THE QUALITY of Slovak universities and their faculties is stagnating or, in some cases, improving very slowly. That is the conclusion drawn from the rankings of Slovak universities recently published by the non-governmental Academic Ranking and Rating Agency (ARRA). Experts continue to find that, as in the previous years, not only teaching but also particularly research capacities remain significant problems for local universities.

Trnava University opened in 1992.(Source: Sme - Mirka Cibulková)

THE QUALITY of Slovak universities and their faculties is stagnating or, in some cases, improving very slowly. That is the conclusion drawn from the rankings of Slovak universities recently published by the non-governmental Academic Ranking and Rating Agency (ARRA). Experts continue to find that, as in the previous years, not only teaching but also particularly research capacities remain significant problems for local universities.

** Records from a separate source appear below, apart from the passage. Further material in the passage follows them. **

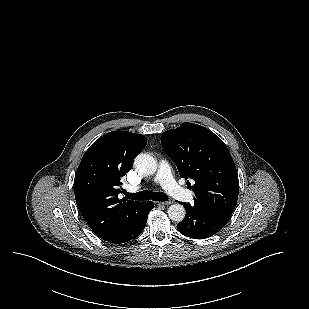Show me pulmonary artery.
<instances>
[{
	"instance_id": "1",
	"label": "pulmonary artery",
	"mask_w": 309,
	"mask_h": 309,
	"mask_svg": "<svg viewBox=\"0 0 309 309\" xmlns=\"http://www.w3.org/2000/svg\"><path fill=\"white\" fill-rule=\"evenodd\" d=\"M156 178L160 181L165 191L175 199L186 202H191L194 199V193L178 184L174 179L167 161L162 160L160 162Z\"/></svg>"
}]
</instances>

In 2009 ARRA made some changes to the ranking system used in its fifth edition by leaving out some past criteria and dividing faculties into more discrete groups – for instance, the former broad classification of humanities and social sciences was subdivided into smaller and more uniform groups such as theology, philosophy, art, economics and law. This helped to reveal certain Slovak leaders in their academic fields which are, for instance, the Law Faculty of Comenius University and the Faculty of Economics of the Technical University in Košice (TUKE).

According to ARRA, there are still many cases in which literally masses of students are admitted to certain study programmes – such as at the Faculty of Social and Economic Relations of Trenčín University, a school that has recently been accused of issuing 'fast-track' diplomas to some of its students. At that faculty there were about 800 students per professor or assistant professor. Other faculties, prevailingly in the fields of social science and humanities, also suffered from this deficiency, but in lower proportions than at Trenčín, ARRA wrote.

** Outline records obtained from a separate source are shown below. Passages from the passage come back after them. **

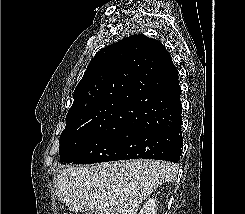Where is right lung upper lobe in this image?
<instances>
[{
	"label": "right lung upper lobe",
	"instance_id": "right-lung-upper-lobe-1",
	"mask_svg": "<svg viewBox=\"0 0 245 214\" xmlns=\"http://www.w3.org/2000/svg\"><path fill=\"white\" fill-rule=\"evenodd\" d=\"M171 60L160 41L140 34L101 49L74 91L66 128L132 122L141 111V98L161 92Z\"/></svg>",
	"mask_w": 245,
	"mask_h": 214
}]
</instances>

The number of students per teacher was also among the criteria used in the comprehensive accreditation of universities which was finalised by the Education Ministry’s Accreditation Commission this year. Based on this accreditation review some of the schools did not fulfil all the criteria required for status as a university and they were re-classified as only higher education institutions.

“Generally speaking, most of the universities adjusted their behaviour to the accreditation criteria published by the Accreditation Commission and they lowered the number of students per teacher or per professor or assistant professor,” Michal Považan, the director of ARRA, told The Slovak Spectator. “But there are still cases of different behaviour too.”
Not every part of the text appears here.